Visa has become the first leading payments network to support the USDC stablecoin and will use it to settle transactions on the Ethereum blockchain
Visa has become the first leading payments network in the world to support the USDC stablecoin. The company announced this yesterday, stating that it would settle payments in USDC coins on the Ethereum blockchain.
In a press release yesterday, Visa stated that its direct acceptance of the USDC coin would forge new connections between cryptocurrencies and fiat currencies. Until this moment, Visa settled transactions in fiat currencies only.
The company said that it would start with Crypto.com and expand its services to other platforms. “Visa is piloting the capability with Crypto.com, a Visa partner and one of the world’s largest crypto platforms, and plans to offer the USDC settlement capability to additional partners later this year”, the press release added.
In the past, Visa’s settlement process required Crypto.com to settle transactions in fiat currencies, making it expensive and complex for the firm.
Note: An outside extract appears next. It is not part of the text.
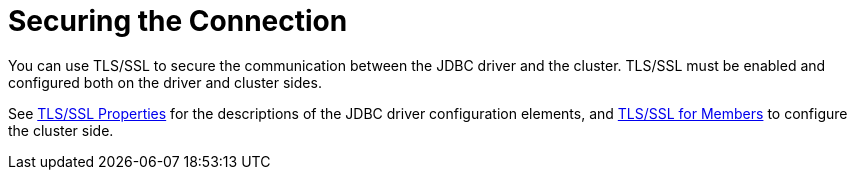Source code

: = Securing the Connection

You can use TLS/SSL to secure the communication between the JDBC driver and the cluster.
TLS/SSL must be enabled and configured both on the driver and cluster sides.

See https://github.com/hazelcast/hazelcast-jdbc#ssl-properties[TLS/SSL Properties] for the descriptions of the JDBC driver configuration elements, and xref:hazelcast:security:tls-ssl.adoc[TLS/SSL for Members] to configure the cluster side.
However, the USDC coin’s adoption means that Crypto.com doesn’t have to go through that again.
Visa’s chief product officer Jack Forestell stated, “The announcement today marks a major milestone in our ability to address the needs of fintechs managing their business in a stablecoin or cryptocurrency, and it’s really an extension of what we do every day, securely facilitating payments in all different currencies all across the world.”
Crypto.com co-founder and CEO Kris Marszalek is excited by this latest development. He stated that the firm wants to help millions of consumers globally access and use cryptocurrencies. Visa’s ability to directly accept and interact with cryptos makes it easier for them.
Visa will use crypto bank Anchorage as its settlement agent, implying that Crypto.com would send USDC to Visa’s Ethereum address at Anchorage. The payments giant will roll out the capability to other partners over the next few months after further testing and discussion with its clients and the regulatory board members.